Words and action
Key points
- The message from COP26 may be that we need to focus less on generic pledges and more on implementation.
- It has been a momentous week for central banks, with the Federal Reserve coming out with the least drama.
- Tapering is not necessarily consistent with an equity market correction. It’s when central banks start reducing the size of their balance sheet, rather than merely stabilizing it, that things could get tougher.

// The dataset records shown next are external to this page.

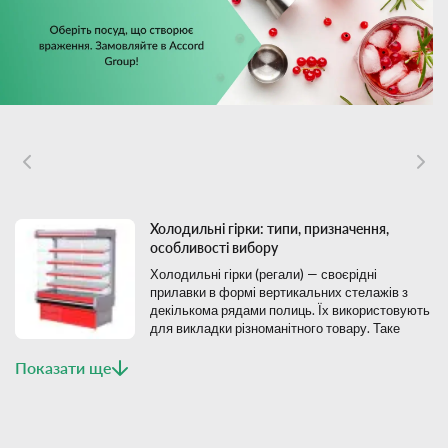
Холодильні гірки: типи, призначення,
особливості вибору
Холодильні гірки (регали) — своєрідні
прилавки в формі вертикальних стелажів з
декількома рядами полиць. Їх використовують
для викладки різноманітного товару. Таке
обладнання сьогодні є незамінним в
супермаркетах та інших торговельних точках такого типу. А тому
Показати ще
власник магазинів зацікавлені в тому, щоб на вигідних умовах купити
холодильну гірку в Києві. Зробити це можна на сайті Accord Group,
де представлена професійна техніка за вигідною ціною.
Різновид холодильних гірок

Those who like to see their glass half full will want to focus on progress seen at COP26 last week, such as the announced conversion of India to “net zero” (albeit by 2070 only) or the ambitious deal on methane. However, it is disheartening that the world’s top two greenhouse gas emitters, the US and China, as well as India, refused to join the agreement on phasing out coal. Politics are getting in the way in the US, while China’s experiment last summer with a “coal-free diet” ultimately illustrated the country’s dependence on this most harmful form of fossil fuel. This week there could be progress on the so far intractable negotiations on international carbon trading, but we feel the main conclusion of this COP is that focus may now be moving away from generic pledges – as important as they are – towards implementation monitoring. We reiterate our view from last week: trade policy could well become the main channel for “carbon geopolitics”, potentially at a sizeable economic cost for all stakeholders.
Meanwhile, central banks had another momentous week. Probably more than the European Central Bank’s (ECB) Governing Council members who have lined up to push back against aggressive market pricings of the policy rate lift-off, it’s the Bank of England’s decision not to be proceed with the rate hike it had telegraphed to the market which may have pushed expectations for the first ECB hike back into 2023. As the Bank of England has “bottled it” despite more acute inflation risks in the UK than in the Euro area, this shows the bar for early monetary tightening is high. There is a price to pay in terms of credibility for the British central bank though. Conversely, the Federal Reserve (Fed) had an easy week with Jay Powell defying market expectations of an endorsement of a rate lift-off in 2022, thus cushioning the impact of the announcement of tapering. The Fed’s willingness to retain maximum optionality is a double-edged sword though. While so far, the market has taken it on the dovish side, the central bank’s explicit doubts on where full employment is in a post-Covid world could ultimately convince the Fed to hike quite quickly.
We are not surprised by the equity market’s absence of reaction to tapering. In a recent paper we quantified the impact of quantitative easing on stocks. It’s only when the Fed starts reducing its balance sheet – i.e. sells back the paper it has bought – that equity prices would fall. We have time to think about this.